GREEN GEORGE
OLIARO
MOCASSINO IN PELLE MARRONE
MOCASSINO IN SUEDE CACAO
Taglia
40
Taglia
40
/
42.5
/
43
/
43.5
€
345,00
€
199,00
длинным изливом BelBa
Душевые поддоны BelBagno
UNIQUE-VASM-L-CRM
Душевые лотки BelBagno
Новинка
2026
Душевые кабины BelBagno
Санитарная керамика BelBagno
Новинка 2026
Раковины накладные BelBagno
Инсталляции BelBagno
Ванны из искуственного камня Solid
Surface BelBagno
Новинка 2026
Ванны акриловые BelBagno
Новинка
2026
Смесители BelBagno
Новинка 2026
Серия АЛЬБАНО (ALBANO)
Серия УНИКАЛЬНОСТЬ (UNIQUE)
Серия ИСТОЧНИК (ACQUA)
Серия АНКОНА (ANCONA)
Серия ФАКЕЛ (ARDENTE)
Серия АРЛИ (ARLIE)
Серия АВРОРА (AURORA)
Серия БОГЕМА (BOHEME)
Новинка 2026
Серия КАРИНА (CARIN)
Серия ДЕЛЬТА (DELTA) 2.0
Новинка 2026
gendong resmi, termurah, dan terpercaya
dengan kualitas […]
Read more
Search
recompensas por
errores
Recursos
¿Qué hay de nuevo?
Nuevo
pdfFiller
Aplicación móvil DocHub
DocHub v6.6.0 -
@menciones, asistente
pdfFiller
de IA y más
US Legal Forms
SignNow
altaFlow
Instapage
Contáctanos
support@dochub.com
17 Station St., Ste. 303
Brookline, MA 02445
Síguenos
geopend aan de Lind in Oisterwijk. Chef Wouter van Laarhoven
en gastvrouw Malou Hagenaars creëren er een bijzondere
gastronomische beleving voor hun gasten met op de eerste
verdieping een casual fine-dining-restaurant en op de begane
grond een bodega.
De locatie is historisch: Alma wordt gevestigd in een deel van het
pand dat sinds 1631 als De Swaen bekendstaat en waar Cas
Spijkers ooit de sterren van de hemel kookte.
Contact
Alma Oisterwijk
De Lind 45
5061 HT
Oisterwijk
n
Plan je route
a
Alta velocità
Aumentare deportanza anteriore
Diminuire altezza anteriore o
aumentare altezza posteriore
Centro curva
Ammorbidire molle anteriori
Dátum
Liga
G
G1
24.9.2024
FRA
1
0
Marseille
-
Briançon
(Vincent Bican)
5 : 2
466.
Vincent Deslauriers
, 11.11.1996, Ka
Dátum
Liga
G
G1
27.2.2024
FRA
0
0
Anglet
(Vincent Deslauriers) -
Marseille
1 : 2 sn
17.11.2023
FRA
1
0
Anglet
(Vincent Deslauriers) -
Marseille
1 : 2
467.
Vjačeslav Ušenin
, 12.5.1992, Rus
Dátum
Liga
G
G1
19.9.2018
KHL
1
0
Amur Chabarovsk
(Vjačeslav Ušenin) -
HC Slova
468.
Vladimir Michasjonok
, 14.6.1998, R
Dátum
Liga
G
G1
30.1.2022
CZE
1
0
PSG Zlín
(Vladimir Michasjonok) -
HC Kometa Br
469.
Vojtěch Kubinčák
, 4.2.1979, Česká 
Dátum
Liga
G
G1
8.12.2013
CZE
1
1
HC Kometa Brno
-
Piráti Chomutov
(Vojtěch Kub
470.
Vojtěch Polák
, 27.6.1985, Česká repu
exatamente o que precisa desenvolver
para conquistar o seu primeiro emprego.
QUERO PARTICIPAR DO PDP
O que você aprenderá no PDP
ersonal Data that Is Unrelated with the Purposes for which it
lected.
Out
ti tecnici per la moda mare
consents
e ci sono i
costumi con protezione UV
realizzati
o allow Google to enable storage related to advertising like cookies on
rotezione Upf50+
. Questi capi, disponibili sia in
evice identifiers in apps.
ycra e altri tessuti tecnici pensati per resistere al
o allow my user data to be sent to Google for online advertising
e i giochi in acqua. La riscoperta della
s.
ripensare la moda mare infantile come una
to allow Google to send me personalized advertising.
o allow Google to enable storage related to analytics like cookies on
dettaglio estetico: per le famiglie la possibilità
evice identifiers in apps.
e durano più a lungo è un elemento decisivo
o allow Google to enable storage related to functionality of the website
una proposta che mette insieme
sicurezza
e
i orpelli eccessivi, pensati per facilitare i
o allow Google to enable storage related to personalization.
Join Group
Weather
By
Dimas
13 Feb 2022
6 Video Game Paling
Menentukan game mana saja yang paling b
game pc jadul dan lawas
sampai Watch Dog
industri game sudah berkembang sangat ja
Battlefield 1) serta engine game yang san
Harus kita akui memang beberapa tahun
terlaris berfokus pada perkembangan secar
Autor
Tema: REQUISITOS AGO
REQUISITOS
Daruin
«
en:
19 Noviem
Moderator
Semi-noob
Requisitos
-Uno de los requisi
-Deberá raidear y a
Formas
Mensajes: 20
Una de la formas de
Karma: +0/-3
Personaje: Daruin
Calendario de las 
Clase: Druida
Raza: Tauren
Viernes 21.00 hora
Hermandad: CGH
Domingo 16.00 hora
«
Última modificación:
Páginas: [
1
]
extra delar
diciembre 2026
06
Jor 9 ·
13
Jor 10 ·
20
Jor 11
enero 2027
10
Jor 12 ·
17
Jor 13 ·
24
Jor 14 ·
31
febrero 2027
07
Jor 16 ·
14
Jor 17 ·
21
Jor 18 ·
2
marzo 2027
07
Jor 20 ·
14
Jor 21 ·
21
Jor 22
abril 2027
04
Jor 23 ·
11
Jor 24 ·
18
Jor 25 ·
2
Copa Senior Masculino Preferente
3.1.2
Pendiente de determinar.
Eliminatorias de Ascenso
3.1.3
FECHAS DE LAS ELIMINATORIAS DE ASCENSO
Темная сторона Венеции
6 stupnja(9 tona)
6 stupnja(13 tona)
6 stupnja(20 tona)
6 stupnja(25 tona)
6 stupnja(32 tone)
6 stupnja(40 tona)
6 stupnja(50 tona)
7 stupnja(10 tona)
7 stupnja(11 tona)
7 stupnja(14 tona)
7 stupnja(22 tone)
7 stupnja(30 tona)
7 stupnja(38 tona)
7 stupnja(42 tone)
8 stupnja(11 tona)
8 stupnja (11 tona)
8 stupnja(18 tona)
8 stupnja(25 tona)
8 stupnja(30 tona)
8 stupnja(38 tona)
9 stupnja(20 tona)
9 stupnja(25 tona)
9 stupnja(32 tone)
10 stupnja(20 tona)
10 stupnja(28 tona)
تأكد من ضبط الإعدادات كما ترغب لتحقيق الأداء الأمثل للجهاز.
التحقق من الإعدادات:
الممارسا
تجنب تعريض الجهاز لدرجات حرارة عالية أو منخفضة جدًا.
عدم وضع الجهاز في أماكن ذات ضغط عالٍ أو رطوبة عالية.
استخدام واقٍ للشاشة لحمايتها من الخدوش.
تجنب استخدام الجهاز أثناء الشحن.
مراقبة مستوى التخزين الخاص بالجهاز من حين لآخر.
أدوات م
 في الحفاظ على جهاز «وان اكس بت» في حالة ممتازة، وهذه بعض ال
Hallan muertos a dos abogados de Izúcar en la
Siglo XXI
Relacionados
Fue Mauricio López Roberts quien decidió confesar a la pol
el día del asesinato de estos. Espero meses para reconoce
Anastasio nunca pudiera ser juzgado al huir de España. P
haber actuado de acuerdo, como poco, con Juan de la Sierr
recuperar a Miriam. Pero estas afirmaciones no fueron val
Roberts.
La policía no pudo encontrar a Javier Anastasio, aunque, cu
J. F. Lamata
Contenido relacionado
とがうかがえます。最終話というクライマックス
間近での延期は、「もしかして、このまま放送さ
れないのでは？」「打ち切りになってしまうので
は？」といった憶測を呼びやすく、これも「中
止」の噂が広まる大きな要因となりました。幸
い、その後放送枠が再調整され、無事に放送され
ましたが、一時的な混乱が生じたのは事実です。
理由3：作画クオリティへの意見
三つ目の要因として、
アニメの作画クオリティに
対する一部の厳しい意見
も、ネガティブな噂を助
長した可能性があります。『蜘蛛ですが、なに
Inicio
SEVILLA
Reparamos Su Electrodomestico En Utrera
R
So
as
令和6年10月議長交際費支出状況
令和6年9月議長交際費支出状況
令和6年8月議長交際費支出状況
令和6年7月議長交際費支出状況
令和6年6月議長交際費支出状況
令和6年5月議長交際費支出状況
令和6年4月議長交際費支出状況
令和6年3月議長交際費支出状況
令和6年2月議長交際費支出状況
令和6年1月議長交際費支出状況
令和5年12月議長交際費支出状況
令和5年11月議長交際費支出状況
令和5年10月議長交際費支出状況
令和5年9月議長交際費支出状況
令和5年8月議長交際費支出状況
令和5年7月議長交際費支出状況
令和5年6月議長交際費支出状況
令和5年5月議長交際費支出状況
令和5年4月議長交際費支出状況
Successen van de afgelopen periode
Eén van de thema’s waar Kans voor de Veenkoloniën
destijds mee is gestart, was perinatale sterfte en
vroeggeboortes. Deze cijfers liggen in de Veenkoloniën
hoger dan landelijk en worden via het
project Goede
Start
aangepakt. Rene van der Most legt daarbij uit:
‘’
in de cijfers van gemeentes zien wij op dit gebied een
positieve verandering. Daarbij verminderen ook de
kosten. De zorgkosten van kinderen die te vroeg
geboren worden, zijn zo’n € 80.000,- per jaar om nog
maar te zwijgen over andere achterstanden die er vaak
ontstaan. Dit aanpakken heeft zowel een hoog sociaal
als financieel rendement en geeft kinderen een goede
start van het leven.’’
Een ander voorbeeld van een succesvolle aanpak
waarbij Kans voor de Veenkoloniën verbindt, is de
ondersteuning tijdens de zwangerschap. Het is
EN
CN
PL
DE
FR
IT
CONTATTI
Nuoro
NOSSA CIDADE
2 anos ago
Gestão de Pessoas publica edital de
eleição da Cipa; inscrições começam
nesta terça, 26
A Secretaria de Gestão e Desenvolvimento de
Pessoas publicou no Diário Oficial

=-=-=

BRIEF:
Search the material for "UNIQUE" and copy each matching line.

EXPECTED OUTPUT:
UNIQUE-VASM-L-CRM
Серия УНИКАЛЬНОСТЬ (UNIQUE)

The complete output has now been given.